Tuliskan lanjutan catatan harian tentang rasa bahagia menjelang akhir internship, mulai setelah kalimat terakhirnya.

(BLOK TEKS)
◇ ◇ ◇ ◇ ◇ ◇ ◇
Minggu, 13 Januari 2019

Bahagia - Menutup Internship


"Harap tanggal sekian - sekian - sekian pukul 14.00 seluruh peserta mengumpulkan tugas, dan absen beserta logbook berisi 400 kasus. Tanggal ....."

Baca jarkom rasanya udah deg-degan, dan kepikiran, banyak target yang belum kekejar, tapi waktu sangat sempit. Belum juga belajar buat ACLS bulan ini, emang itungannya aku nekat ikut bulan ini, mepet-mepet sekali dengan penyelesaian internship dan sangat berkaitan dengan deadline-deadline yang sudah kutunda berkali-kali (ini aja ngetiknya sambil bikin laporan, karena nyicil absen belum bisa soalnya absen ketinggalan di tempat rantau).

Tapi, kok rasanya bahagia ya? Enggak cemas? Ah karena internship mau usai kali, makanya senang?
◇ ◇ ◇ ◇ ◇ ◇ ◇
(BARIS DATA)
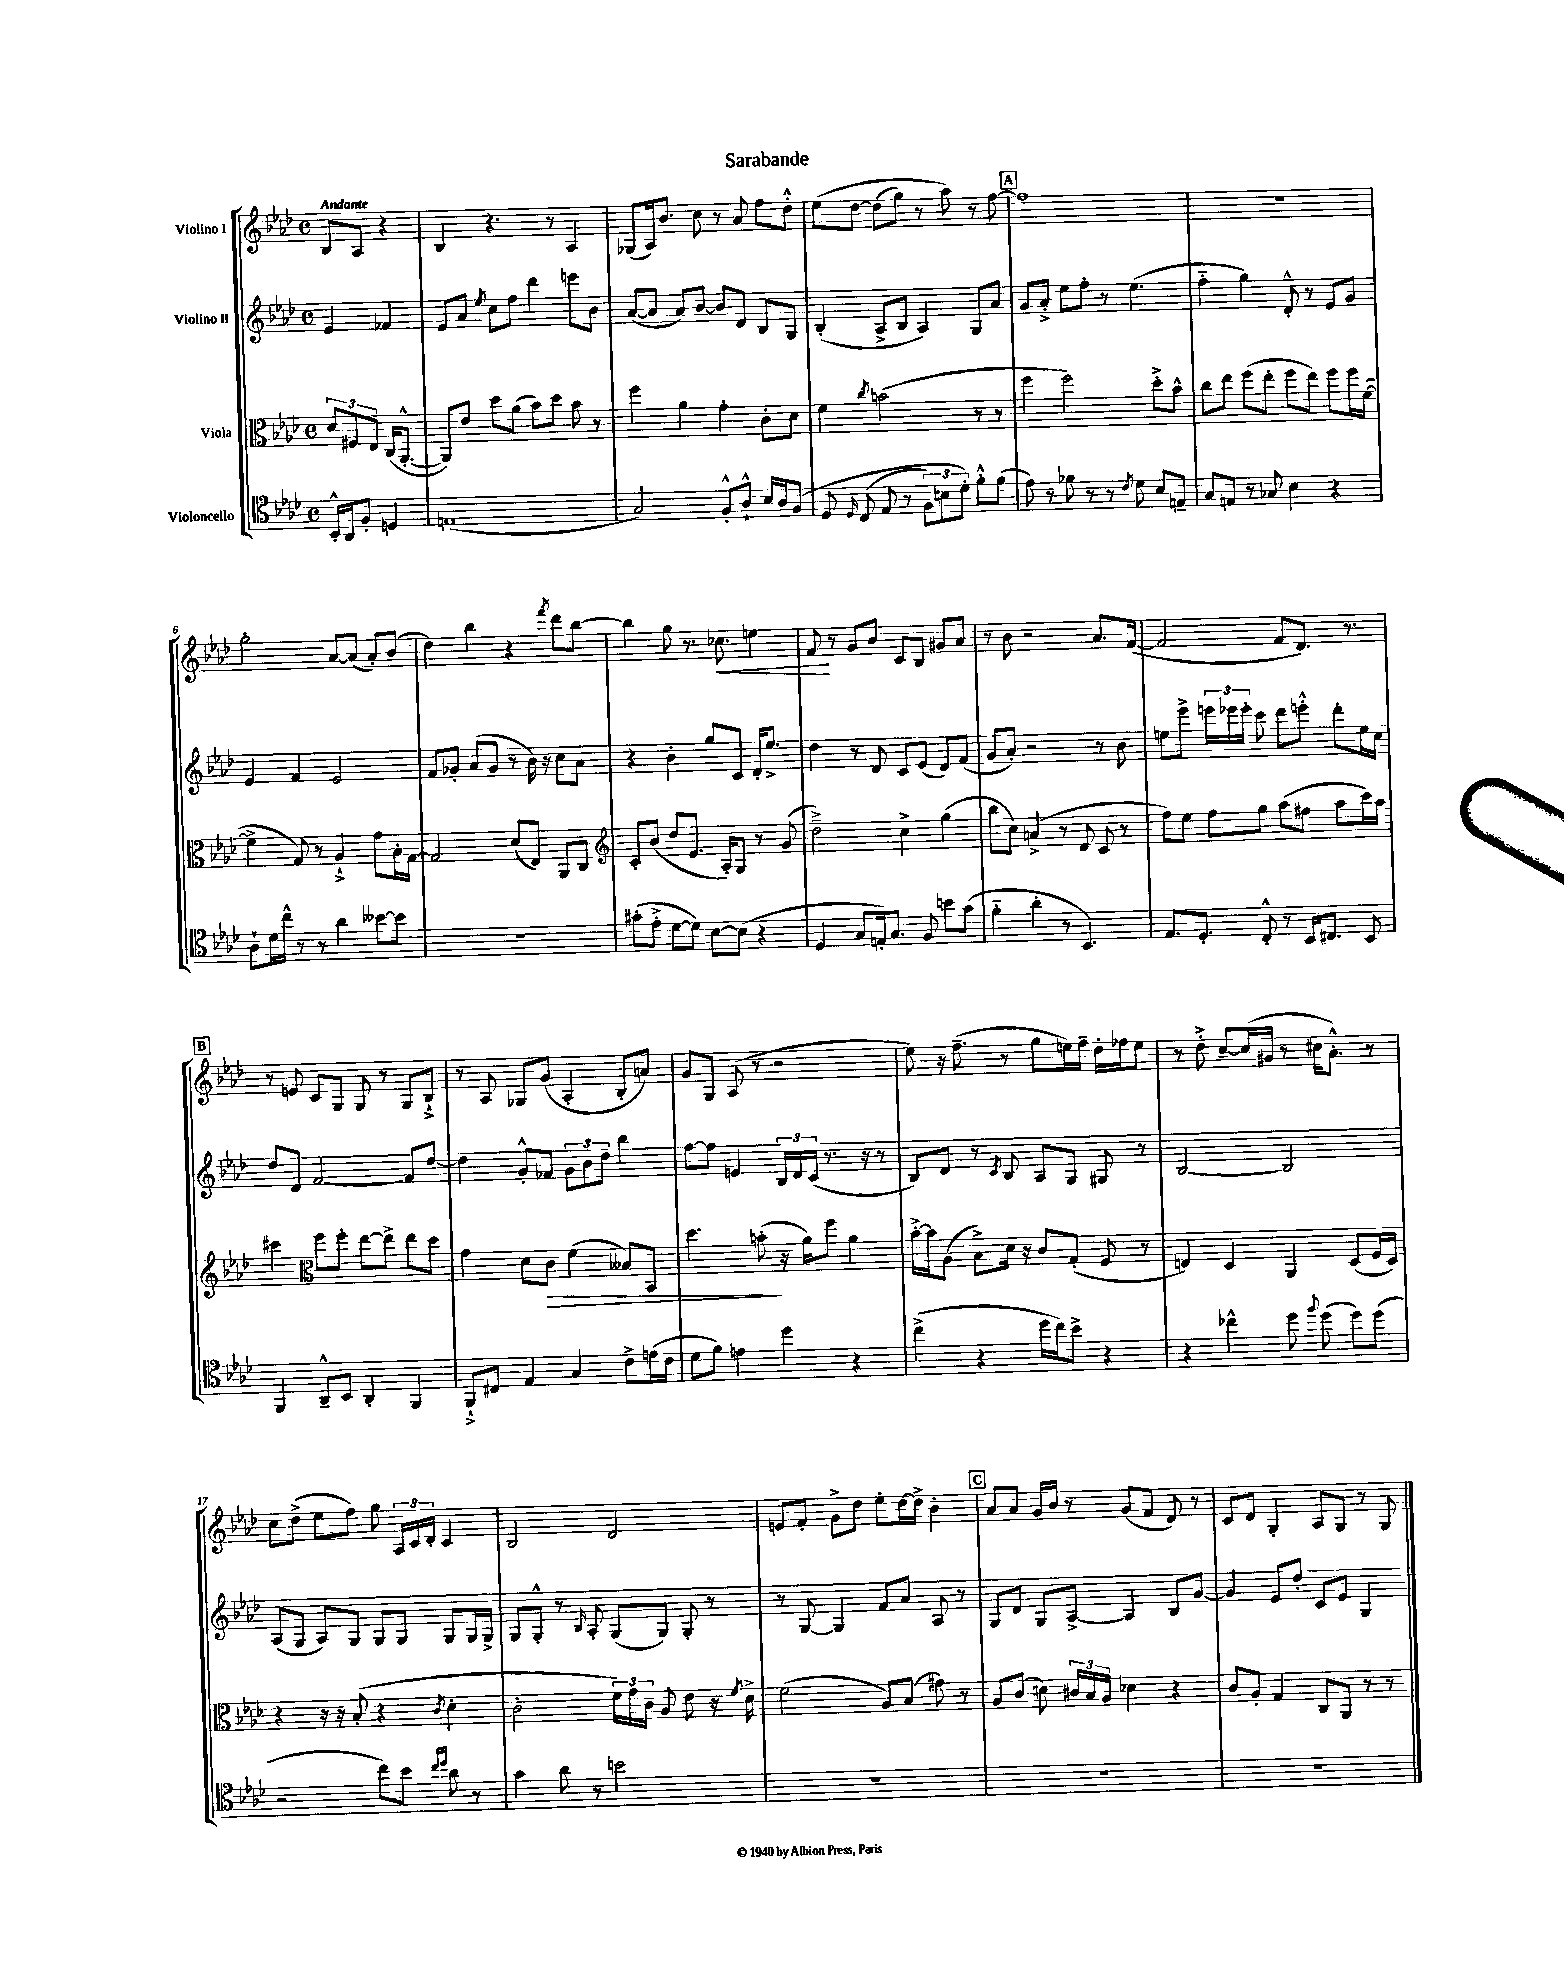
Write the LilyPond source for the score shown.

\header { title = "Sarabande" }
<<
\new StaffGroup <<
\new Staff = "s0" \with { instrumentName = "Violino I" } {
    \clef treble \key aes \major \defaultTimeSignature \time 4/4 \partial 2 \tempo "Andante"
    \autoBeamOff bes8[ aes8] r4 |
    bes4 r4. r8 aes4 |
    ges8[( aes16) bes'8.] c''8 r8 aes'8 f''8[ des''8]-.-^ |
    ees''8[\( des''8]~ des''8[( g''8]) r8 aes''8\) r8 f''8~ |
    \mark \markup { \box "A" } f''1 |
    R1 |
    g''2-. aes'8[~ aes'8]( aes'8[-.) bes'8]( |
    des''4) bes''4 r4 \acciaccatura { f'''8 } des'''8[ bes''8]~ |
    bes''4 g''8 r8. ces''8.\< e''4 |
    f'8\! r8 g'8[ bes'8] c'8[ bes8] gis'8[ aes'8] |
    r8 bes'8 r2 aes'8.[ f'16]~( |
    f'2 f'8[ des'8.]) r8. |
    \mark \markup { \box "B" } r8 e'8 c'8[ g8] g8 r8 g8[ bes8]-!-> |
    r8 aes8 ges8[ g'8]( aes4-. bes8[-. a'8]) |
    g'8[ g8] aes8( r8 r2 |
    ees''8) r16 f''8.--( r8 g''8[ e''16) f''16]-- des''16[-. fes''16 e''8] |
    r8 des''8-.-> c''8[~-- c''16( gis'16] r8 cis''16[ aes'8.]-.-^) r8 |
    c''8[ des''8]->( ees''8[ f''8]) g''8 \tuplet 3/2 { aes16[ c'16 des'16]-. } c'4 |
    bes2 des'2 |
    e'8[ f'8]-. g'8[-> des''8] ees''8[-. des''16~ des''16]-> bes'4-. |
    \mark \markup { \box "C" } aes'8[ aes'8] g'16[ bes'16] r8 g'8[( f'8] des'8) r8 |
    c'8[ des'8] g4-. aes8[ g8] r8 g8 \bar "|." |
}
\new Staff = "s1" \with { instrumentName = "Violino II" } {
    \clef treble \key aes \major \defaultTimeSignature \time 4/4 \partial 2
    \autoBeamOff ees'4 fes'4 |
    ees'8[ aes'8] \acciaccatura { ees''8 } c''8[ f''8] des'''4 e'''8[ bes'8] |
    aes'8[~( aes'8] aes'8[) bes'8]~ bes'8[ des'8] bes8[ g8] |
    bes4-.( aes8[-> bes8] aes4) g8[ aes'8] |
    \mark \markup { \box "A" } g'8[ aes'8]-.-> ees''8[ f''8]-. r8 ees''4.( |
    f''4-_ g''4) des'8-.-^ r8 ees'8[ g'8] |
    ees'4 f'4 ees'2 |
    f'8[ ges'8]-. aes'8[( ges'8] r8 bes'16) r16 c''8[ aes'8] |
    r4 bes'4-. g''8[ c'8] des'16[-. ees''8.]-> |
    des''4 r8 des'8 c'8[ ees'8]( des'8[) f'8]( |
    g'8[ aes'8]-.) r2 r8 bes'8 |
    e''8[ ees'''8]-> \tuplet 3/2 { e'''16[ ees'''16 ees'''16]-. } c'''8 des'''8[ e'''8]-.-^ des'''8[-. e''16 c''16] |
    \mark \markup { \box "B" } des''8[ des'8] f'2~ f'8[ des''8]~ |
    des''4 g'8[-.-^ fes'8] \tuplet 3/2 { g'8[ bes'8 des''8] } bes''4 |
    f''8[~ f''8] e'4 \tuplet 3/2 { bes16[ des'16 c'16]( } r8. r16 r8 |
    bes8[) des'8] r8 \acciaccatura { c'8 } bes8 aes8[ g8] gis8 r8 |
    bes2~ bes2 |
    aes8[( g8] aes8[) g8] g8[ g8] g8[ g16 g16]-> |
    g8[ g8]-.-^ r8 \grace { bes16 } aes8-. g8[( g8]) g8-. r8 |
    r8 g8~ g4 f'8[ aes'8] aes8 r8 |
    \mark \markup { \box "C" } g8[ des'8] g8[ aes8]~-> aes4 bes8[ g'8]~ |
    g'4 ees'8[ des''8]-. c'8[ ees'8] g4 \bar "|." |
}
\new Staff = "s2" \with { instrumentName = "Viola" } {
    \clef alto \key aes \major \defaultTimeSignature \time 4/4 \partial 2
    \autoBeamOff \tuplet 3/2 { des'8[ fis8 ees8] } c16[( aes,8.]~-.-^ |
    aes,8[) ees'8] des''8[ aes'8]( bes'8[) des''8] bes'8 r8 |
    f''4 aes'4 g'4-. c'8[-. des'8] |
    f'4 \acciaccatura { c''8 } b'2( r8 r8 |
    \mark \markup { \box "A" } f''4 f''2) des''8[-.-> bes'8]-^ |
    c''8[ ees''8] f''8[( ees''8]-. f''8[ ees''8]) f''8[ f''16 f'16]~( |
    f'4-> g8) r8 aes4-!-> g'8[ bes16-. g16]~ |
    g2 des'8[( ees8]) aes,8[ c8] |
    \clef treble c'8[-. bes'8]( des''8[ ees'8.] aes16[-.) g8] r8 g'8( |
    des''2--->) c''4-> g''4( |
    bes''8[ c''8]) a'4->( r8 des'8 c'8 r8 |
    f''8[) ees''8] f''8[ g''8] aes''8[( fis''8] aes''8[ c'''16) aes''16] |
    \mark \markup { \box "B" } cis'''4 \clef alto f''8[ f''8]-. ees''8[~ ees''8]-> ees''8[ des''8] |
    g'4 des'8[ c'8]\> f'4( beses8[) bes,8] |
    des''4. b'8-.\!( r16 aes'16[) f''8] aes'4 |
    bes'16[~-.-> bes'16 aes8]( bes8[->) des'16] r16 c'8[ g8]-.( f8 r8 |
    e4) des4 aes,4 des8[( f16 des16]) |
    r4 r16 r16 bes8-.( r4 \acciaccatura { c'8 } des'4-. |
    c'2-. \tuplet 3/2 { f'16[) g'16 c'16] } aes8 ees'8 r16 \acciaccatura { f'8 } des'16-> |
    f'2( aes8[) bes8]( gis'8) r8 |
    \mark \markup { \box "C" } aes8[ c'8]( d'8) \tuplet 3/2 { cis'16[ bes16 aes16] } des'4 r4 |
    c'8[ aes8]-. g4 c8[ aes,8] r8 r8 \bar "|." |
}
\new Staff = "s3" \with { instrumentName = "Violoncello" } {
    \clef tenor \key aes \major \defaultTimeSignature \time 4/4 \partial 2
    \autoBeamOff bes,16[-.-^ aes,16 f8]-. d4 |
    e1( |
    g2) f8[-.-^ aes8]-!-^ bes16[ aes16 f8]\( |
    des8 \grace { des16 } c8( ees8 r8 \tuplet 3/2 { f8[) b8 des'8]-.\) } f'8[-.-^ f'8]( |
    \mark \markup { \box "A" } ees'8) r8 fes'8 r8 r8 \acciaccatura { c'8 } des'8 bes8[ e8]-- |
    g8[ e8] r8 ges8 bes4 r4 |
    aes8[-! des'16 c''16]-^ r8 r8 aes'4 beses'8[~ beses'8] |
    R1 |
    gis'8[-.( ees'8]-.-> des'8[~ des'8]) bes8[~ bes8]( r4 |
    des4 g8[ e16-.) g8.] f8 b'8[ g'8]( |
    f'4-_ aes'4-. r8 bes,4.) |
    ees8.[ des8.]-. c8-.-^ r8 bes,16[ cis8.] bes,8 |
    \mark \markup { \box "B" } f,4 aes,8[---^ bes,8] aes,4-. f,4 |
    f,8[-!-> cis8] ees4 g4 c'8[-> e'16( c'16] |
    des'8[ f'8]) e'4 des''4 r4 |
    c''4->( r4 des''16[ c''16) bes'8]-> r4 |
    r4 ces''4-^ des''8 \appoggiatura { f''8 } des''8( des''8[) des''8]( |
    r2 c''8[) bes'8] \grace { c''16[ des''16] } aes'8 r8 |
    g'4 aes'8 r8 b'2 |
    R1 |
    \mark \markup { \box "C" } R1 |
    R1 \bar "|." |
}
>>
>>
◇ ◇ ◇ ◇ ◇ ◇ ◇
(JAWABAN LATIHAN)
Jujur, sebenarnya cemas juga, karena banyak target yang belum terselesaikan berkaitan dengan tugas internship. Tetapi, ada hal yang membuatku bahagia. Dua hari yang lalu, aku mendapatkan kabar yang cukup menenangkan dan menyenangkan hati. Apa sih, apa, apaaaaa.....??

Sepertinya aku belum cukup siap bercerita disini (wkwk setelah bolos 30 hari bercerita sekian hari). Aku hanya ingin mengingatkan diri, bahwa momentum itu terjadi beberapa saat sebelum tulisan ini dibuat. Rasanya bahagia, meskipun sampai ditanya berkali-kali oleh sang pemberi kabar, "Kamu seneng nggak?" Mungkin dia merasa responku tidak cukup terlihat bahagia. Tapi, sungguh, dari lubuk hatiku yang terdalam, aku merasakan bahagia dan lega dalam 1 waktu yang sama.

Meskipun kemarin aku berbuat salah kepada sang pemberi kabar, dia tetep sabar, dan mau melanjutkan semua proses. Eh, beneran mau kan? Harus mauuuu.....


Memang benar, kata sang pemberi kabar kalau aku harus merenung. Tapi, sungguh, aku bahagia, meskipun belum terlihat cukup bagimu. "Aku seneng kok, seneeeeeeeng bangeeeeeet........ Bismillah semoga aku bisa berubah jadi lebih baik lagi."

Aamiiin. Aku lanjut ngetik laporan yah, sungguh senangnya hatikuuuuu.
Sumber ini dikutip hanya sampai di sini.